:: Text block ::
[Start of section]

Lauren Greenfield‘s Generation Wealth has been a labor of love for 25 years. Greenfield’s immaculate filmography includes Thin, Magic City, and The Queen of Versailles. Generation Wealth, unfortunately, is not among the same quality.
Greenfield’s film is all over the place, and is more stream of consciousness than informative or even entertaining. She posits that from her childhood living in Venice Beach, during the 80’s, to now, there’s been a decline in the American Empire. This decline is predicated upon America’s lust for greed, whether through borrowing what we cannot afford or through pining for the fairy tale pop-culture images on cable television. If Generation Wealth feels 8 years too late to be relevant, then you’re probably right.
Some of the film’s success rests upon how much you believe its premise. That is, that since the 80’s we’ve seen the decline of the American Empire. We’ve built a bent house of cards and we’re using fat diamond covered fingers to hold it up.
I don’t buy this outlook; so admittedly, the film lost me there. To me, Generation Wealth is another diatribe of pearl clutching. It’s another mourning for something lost that probably never existed. That is, an American dream that’s a fairy tale. Yes, we’re dependent upon wealth, status, greed, and sex. We want to live the celebrity lifestyle. But is this outlook any different from those living in the 1920’s?
That generation, the Jazz age, could have also been accused of hedonism and pornography. The same people who witnessed the rise of the gangster, the men who rose themselves up through murder and greed, only to become celebrities. Or how about the gratuitous violence in boxing, that era’s most popular form of entertainment? And weren’t these the same people who led the country into the Great Depression? Also, the Great Depression wasn’t just an American phenomenon. It was nearly a worldwide decline in wealth made possible by people who over borrowed on credit.
Instead, Generation Wealth and its creator are too busy making the tired argument of “kids these days.” That makes the film wholly unoriginal in its premise and 20 years too late to make a “boo pop culture” claim and 8 years behind for examining the “Great Recession.” Regardless, Generation Wealth could have also done with another Academic talking head to give Greenfield’s premise greater weight. Because while she interviews subjects, such as Limo Bob, Florian Homm, and Tiffany Masters, there’s only one academic.
On the other hand, whether you ascribe to the above argument is secondary to the documentary’s listlessness. Most documentaries say something deeper about the documentarian. Greenfield spends the last third of Generation Wealth self-diagnosing not only her relationship to her mother, but also her kids to her and her subjects’ parental bonds. The documentary becomes only tangentially about wealth in these sequences. It’s a bridge too far, and Greenfield loses us on the craggy rocks below. That is, Generation Wealth becomes an aimless and meandering expedition of relationships we care little about.
Instead, I wanted to know more about these subjects. Their profiles in opulence is the draw here, not the workings of a workaholic photographer’s family life in relation to wealth (in which they have very little in common). I came for the grimey disgusting wealth, not puritan hand-wringing. Because while I do understand the heresy of greed, I, like most others, am secretly entertained by it. And while most documentaries cater to academics, Generation Wealth is too often done from an academic echo chamber, thus causing the drive of the film to spiral quicker than its subjects’ greed.

[End of section]

:: Record extracts ::
[Start of section]

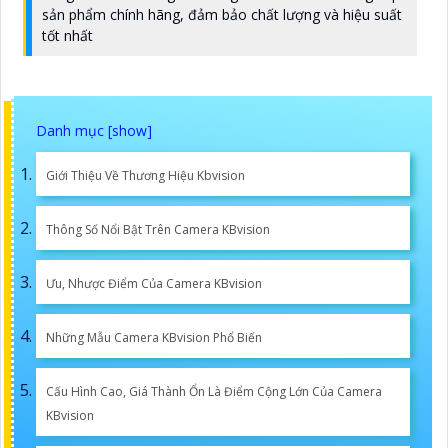
sản phẩm chính hãng, đảm bảo chất lượng và hiệu suất
tốt nhất
Giới Thiệu Về Thương Hiệu Kbvision
Thông Số Nổi Bật Trên Camera KBvision
Ưu, Nhược Điểm Của Camera KBvision
Những Mẫu Camera KBvision Phổ Biến
Cấu Hình Cao, Giá Thành Ổn Là Điểm Cộng Lớn Của Camera
KBvision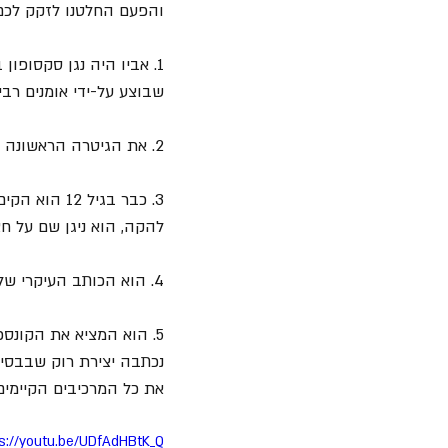
והפעם החלטנו לזקק לכם 10 עובדות ממש מעניינות על
שבוצע על-ידי אומנים רבי
2. את הגיטרה הראשונה שלו הוא קיבל מסבתו כשהיה בן 11.
3. כבר בגיל 12 הוא הקים את להקתו הראשונה "The Confederates". גם 
להקה, הוא ניגן שם על חצ
4. הוא הכותב העיקרי של The Who הוא כתב למעלה מ- 100 שירים של הלהקה.
5. הוא המציא את הקונספט "אופרת רוק" עם האלבום "
נכתבה יצירת רוק שבבסיס
את כל המרכיבים הקיימים
s://youtu.be/UDfAdHBtK_Q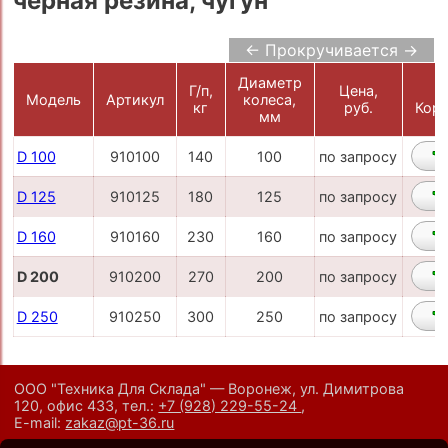
черная резина, чугун
← Прокручивается →
Диаметр
Г/п,
Цена,
Модель
Артикул
колеса,
кг
руб.
Корз
мм
D 100
910100
140
100
по запросу
D 125
910125
180
125
по запросу
D 160
910160
230
160
по запросу
D 200
910200
270
200
по запросу
D 250
910250
300
250
по запросу
ООО "Техника Для Склада" — Воронеж, ул. Димитрова
120, офис 433,
тел.:
+7 (928) 229-55-24
,
E-mail:
zakaz@pt-36.ru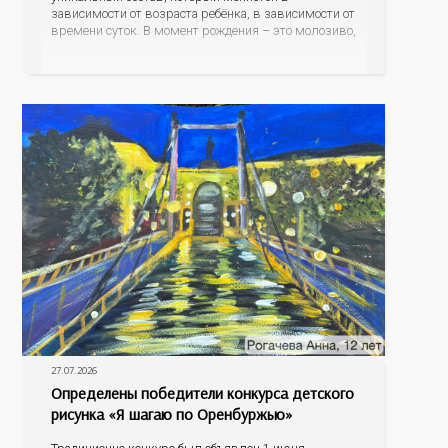
зависимости от возраста ребёнка, в зависимости от
времени суток. В момент рождения – это молозиво,
а как малыш подрастает – меняется состав белков,
жиров, углеводов, иммунных компонентов,
антигенный состав. Только грудное молоко
содержит
27.07.2026
Определены победители конкурса детского
рисунка «Я шагаю по Оренбуржью»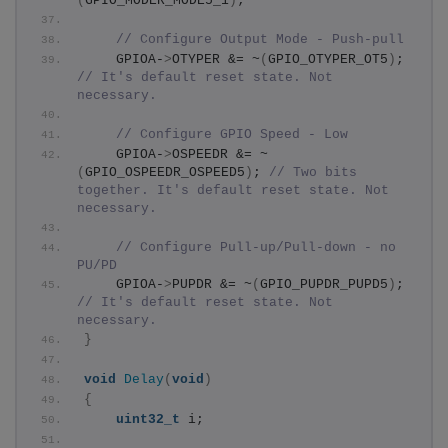
(
GPIO_MODER_MODE5_1
)
;
// Configure Output Mode - Push-pull
    GPIOA-
>
OTYPER &= ~
(
GPIO_OTYPER_OT5
)
; 
// It's default reset state. Not 
necessary.
// Configure GPIO Speed - Low
    GPIOA-
>
OSPEEDR &= ~
(
GPIO_OSPEEDR_OSPEED5
)
; 
// Two bits 
together. It's default reset state. Not 
necessary.
// Configure Pull-up/Pull-down - no 
PU/PD
    GPIOA-
>
PUPDR &= ~
(
GPIO_PUPDR_PUPD5
)
; 
// It's default reset state. Not 
necessary.
}
void
Delay
(
void
)
{
uint32_t
 i;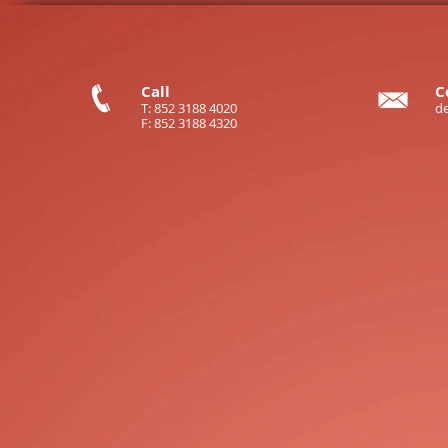
Call
C
T: 852 3188 4020
d
F: 852 3188 4320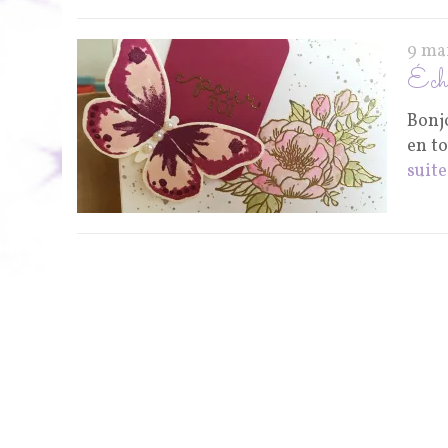
9 ma
Écha
Bonj
en to
suite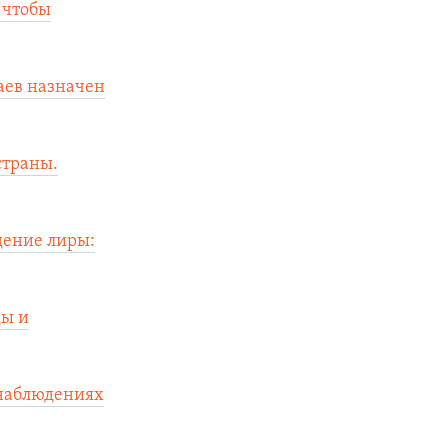
 чтобы
аев назначен
страны.
дение лиры:
ды и
 наблюдениях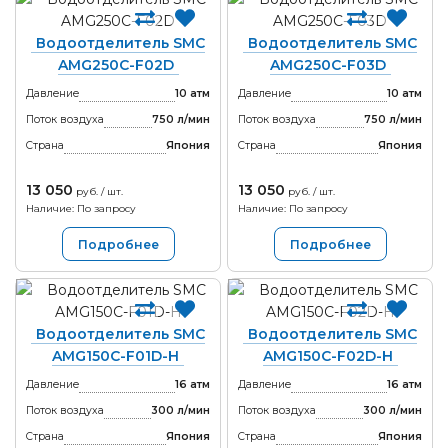
Водоотделитель SMC
Водоотделитель SMC
AMG250C-F02D
AMG250C-F03D
Давление
10 атм
Давление
10 атм
Поток воздуха
750 л/мин
Поток воздуха
750 л/мин
Страна
Япония
Страна
Япония
13 050
13 050
руб. / шт.
руб. / шт.
Наличие: По запросу
Наличие: По запросу
Подробнее
Подробнее
Водоотделитель SMC
Водоотделитель SMC
AMG150C-F01D-H
AMG150C-F02D-H
Давление
16 атм
Давление
16 атм
Поток воздуха
300 л/мин
Поток воздуха
300 л/мин
Страна
Япония
Страна
Япония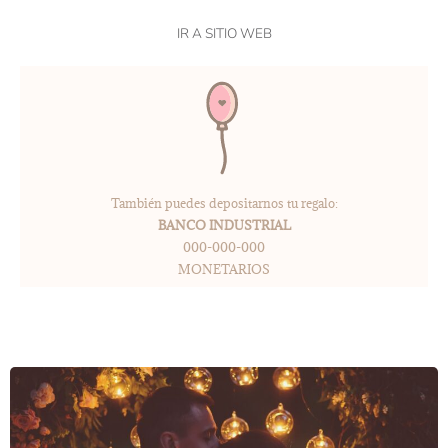
IR A SITIO WEB
También puedes depositarnos tu regalo:
BANCO INDUSTRIAL
000-000-000
MONETARIOS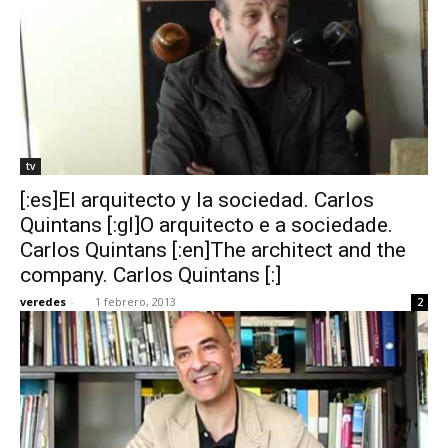
tv
[:es]El arquitecto y la sociedad. Carlos
Quintans [:gl]O arquitecto e a sociedade.
Carlos Quintans [:en]The architect and the
company. Carlos Quintans [:]
veredes
-
1 febrero, 2013
2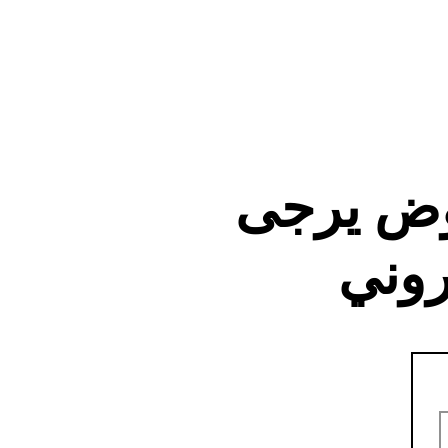
وض يرجى
روني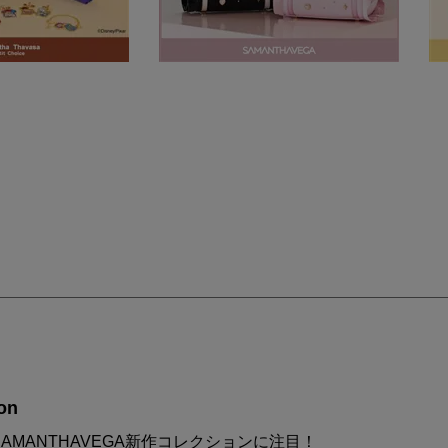
on
AMANTHAVEGA新作コレクションに注目！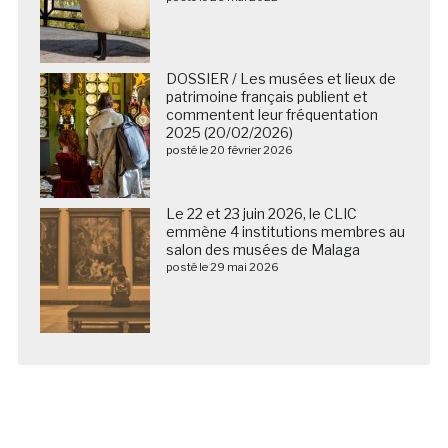
DOSSIER / Les musées et lieux de
patrimoine français publient et
commentent leur fréquentation
2025 (20/02/2026)
posté le 20 février 2026
Le 22 et 23 juin 2026, le CLIC
emmène 4 institutions membres au
salon des musées de Malaga
posté le 29 mai 2026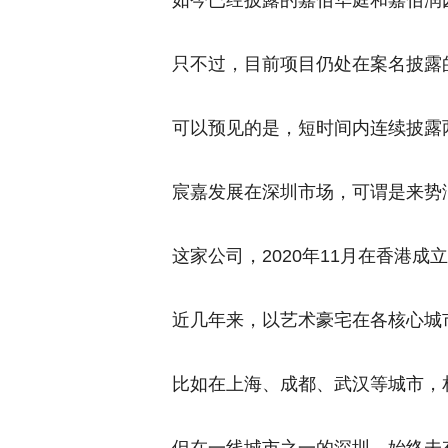
如今已经披露的嘉佰华庭和嘉佰润
只不过，目前项目仍处在案名披露
可以预见的是，短时间内连续披露
宸嘉发展在深圳市场，可谓是来势
这家公司，2020年11月在香港
近几年来，以艺术豪宅在各核心城
比如在上海、成都、武汉等城市，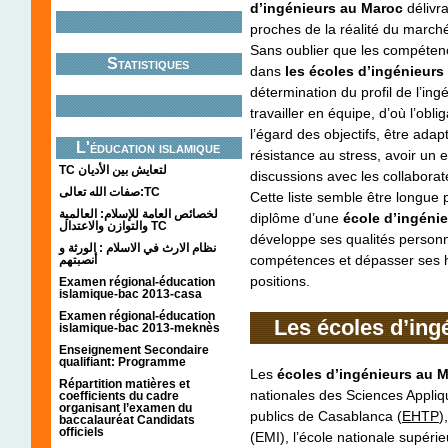
d’ingénieurs au Maroc
délivra
proches de la réalité du marché
Sans oublier que les compétenc
Statistiques
dans
les écoles d’ingénieurs
détermination du profil de l’ing
travailler en équipe, d’où l’ob
l’égard des objectifs, être ada
L'éducation islamique
résistance au stress, avoir un 
TC لتعايش بين الأديان
discussions avec les collabora
صفات الله تعالى:TC
Cette liste semble être longue 
لخصائص العامة للإسلام: العالمية
diplôme d’une
école d’ingéni
والتوازن والاعتدال TC
développe ses qualités personne
نظام الارث في الاسلام : الورثة و
compétences et dépasser ses h
أنصبتهم
positions.
Examen régional-éducation
islamique-bac 2013-casa
Examen régional-éducation
Les écoles d’ing
islamique-bac 2013-meknès
Enseignement Secondaire
qualifiant: Programme
Les
écoles d’ingénieurs au 
Répartition matières et
nationales des Sciences Appliq
coefficients du cadre
organisant l’examen du
publics de Casablanca (
EHTP
)
baccalauréat Candidats
officiels
(EMI), l’école nationale supéri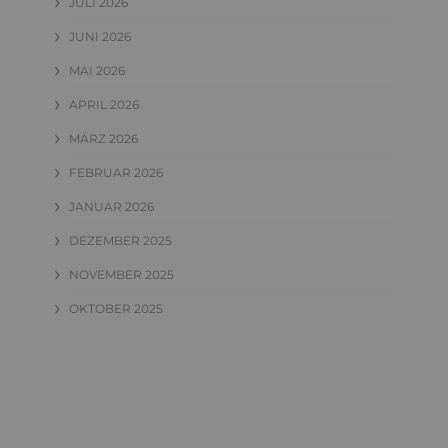
JULI 2026
JUNI 2026
MAI 2026
APRIL 2026
MÄRZ 2026
FEBRUAR 2026
JANUAR 2026
DEZEMBER 2025
NOVEMBER 2025
OKTOBER 2025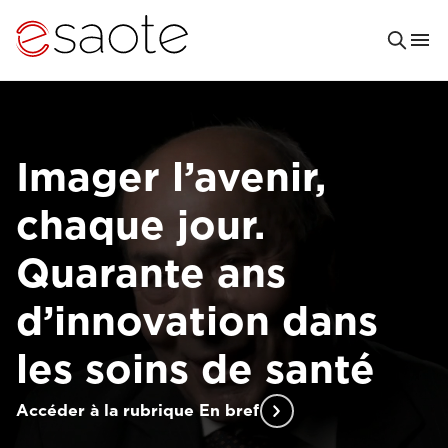
Imager l’avenir,
chaque jour.
Quarante ans
d’innovation dans
les soins de santé
Accéder à la rubrique En bref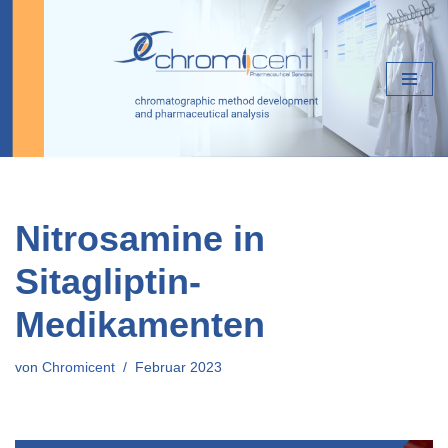
Zum
Inhalt
springen
Nitrosamine in
Sitagliptin-
Medikamenten
von
Chromicent
Februar 2023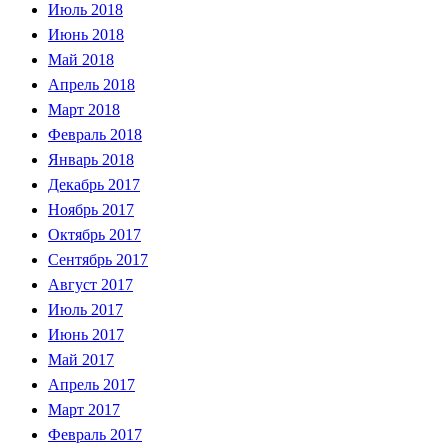
Июль 2018
Июнь 2018
Май 2018
Апрель 2018
Март 2018
Февраль 2018
Январь 2018
Декабрь 2017
Ноябрь 2017
Октябрь 2017
Сентябрь 2017
Август 2017
Июль 2017
Июнь 2017
Май 2017
Апрель 2017
Март 2017
Февраль 2017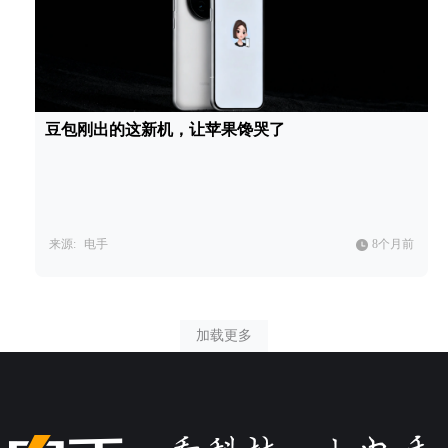
豆包刚出的这新机，让苹果馋哭了
来源:
电手
8个月前
加载更多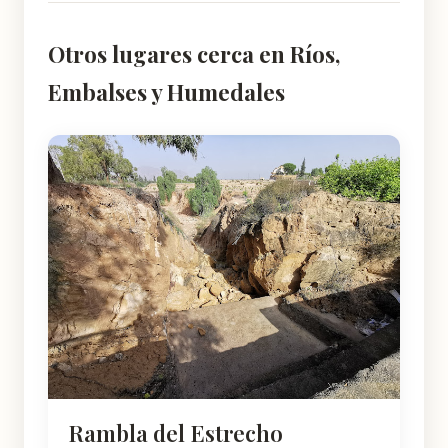
Otros lugares cerca en Ríos,
Embalses y Humedales
Rambla del Estrecho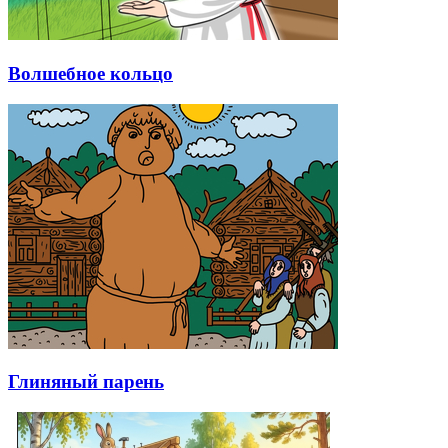
Волшебное кольцо
Глиняный парень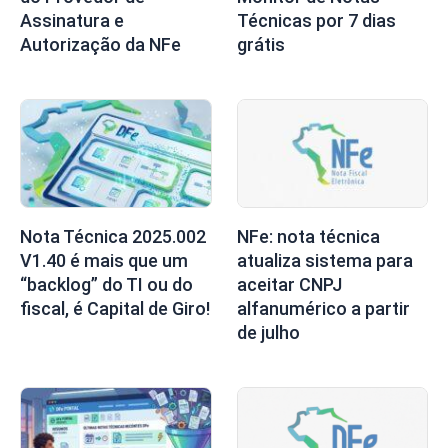
Assinatura e
Técnicas por 7 dias
Autorização da NFe
grátis
Nota Técnica 2025.002
NFe: nota técnica
V1.40 é mais que um
atualiza sistema para
“backlog” do TI ou do
aceitar CNPJ
fiscal, é Capital de Giro!
alfanumérico a partir
de julho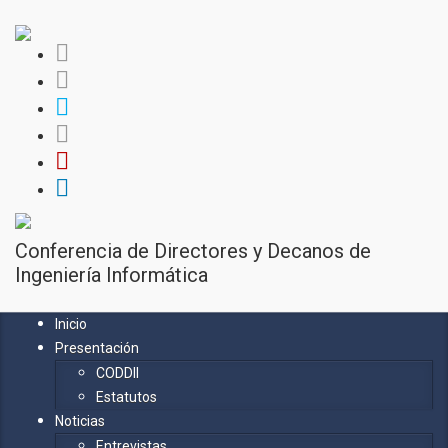
Conferencia de Directores y Decanos de
Ingeniería Informática
Inicio
Presentación
CODDII
Estatutos
Noticias
Entrevistas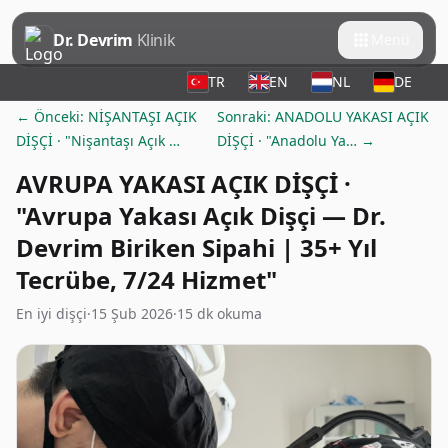
Dr. Devrim
Klinik
Menü
TR
EN
NL
DE
← Önceki: NİŞANTAŞI AÇIK
Sonraki: ANADOLU YAKASI AÇIK
DİŞÇİ · "Nişantaşı Açık …
DİŞÇİ · "Anadolu Ya… →
AVRUPA YAKASI AÇIK DİŞÇİ ·
"Avrupa Yakası Açık Dişçi — Dr.
Devrim Biriken Sipahi | 35+ Yıl
Tecrübe, 7/24 Hizmet"
En iyi dişçi
·
15 Şub 2026
·
15 dk okuma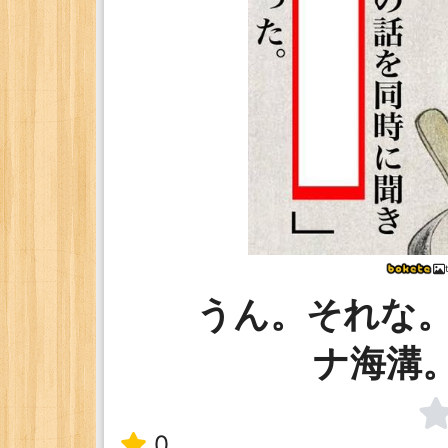
うん。それな
ナ海溝。
0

[End of section]

:: Check your understanding ::
- A) Translate the sentence "Most documentaries say something deeper about the documentarian." from the review of Generation Wealth into Spanish.
- B) Retype the part of the review of Generation Wealth that begins at the words "Lauren Greenfield‘s Generation" and stops after the words "you’re probably right.".

:: Answers for each item ::
- A) La mayoría de los documentales dicen algo más profundo sobre el documentalista.

- B)
Lauren Greenfield‘s Generation Wealth has been a labor of love for 25 years. Greenfield’s immaculate filmography includes Thin, Magic City, and The Queen of Versailles. Generation Wealth, unfortunately, is not among the same quality.
Greenfield’s film is all over the place, and is more stream of consciousness than informative or even entertaining. She posits that from her childhood living in Venice Beach, during the 80’s, to now, there’s been a decline in the American Empire. This decline is predicated upon America’s lust for greed, whether through borrowing what we cannot afford or through pining for the fairy tale pop-culture images on cable television. If Generation Wealth feels 8 years too late to be relevant, then you’re probably right.